Data entries:
*****

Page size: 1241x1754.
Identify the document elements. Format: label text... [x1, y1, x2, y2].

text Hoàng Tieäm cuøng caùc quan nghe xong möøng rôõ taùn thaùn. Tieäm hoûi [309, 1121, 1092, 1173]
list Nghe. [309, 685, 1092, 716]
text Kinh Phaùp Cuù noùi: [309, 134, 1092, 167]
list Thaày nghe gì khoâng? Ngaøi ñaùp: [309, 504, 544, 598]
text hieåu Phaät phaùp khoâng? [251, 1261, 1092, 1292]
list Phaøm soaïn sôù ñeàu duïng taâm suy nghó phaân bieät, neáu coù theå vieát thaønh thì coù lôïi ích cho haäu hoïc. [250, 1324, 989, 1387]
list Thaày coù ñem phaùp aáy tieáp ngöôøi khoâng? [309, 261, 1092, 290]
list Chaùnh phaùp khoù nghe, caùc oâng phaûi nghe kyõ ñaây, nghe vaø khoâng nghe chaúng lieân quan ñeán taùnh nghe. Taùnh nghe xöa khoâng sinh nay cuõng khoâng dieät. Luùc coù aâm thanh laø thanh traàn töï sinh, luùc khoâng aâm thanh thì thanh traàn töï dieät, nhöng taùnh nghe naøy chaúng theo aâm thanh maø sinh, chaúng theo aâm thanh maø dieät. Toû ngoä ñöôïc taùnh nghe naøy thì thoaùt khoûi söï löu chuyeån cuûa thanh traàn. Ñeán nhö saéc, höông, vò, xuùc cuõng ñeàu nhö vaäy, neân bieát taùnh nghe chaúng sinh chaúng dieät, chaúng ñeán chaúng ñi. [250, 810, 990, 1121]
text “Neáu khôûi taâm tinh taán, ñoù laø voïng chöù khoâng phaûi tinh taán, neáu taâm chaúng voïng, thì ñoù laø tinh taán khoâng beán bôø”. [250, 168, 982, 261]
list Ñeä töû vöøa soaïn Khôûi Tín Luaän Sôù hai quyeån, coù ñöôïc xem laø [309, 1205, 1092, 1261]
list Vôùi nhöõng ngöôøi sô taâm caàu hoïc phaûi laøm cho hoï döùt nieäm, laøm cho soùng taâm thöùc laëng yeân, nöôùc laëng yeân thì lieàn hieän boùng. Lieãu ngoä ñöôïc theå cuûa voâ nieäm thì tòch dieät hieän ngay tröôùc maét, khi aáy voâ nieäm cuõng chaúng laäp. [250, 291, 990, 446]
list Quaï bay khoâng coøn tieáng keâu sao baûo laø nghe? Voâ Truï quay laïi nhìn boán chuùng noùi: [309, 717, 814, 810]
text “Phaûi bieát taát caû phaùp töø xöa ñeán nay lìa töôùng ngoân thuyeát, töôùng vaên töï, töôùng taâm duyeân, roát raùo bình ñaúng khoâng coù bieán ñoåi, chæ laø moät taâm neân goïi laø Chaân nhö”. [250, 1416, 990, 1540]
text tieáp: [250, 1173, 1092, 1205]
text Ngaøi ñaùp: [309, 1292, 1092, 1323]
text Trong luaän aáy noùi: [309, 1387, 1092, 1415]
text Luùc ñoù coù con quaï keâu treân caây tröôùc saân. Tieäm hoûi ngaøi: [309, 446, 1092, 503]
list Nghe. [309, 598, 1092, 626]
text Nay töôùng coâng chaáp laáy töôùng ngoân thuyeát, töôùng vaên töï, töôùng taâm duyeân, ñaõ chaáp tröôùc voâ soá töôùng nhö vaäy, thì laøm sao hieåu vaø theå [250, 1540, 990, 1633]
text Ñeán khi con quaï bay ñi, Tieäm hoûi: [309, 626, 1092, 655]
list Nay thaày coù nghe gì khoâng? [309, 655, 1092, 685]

*****

**WORK ORDER**: Search the records for lines holding the word "tieáp", then copy each line you find.

**TASK SOLUTION**:
list Thaày coù ñem phaùp aáy tieáp ngöôøi khoâng? [309, 261, 1092, 290]
text tieáp: [250, 1173, 1092, 1205]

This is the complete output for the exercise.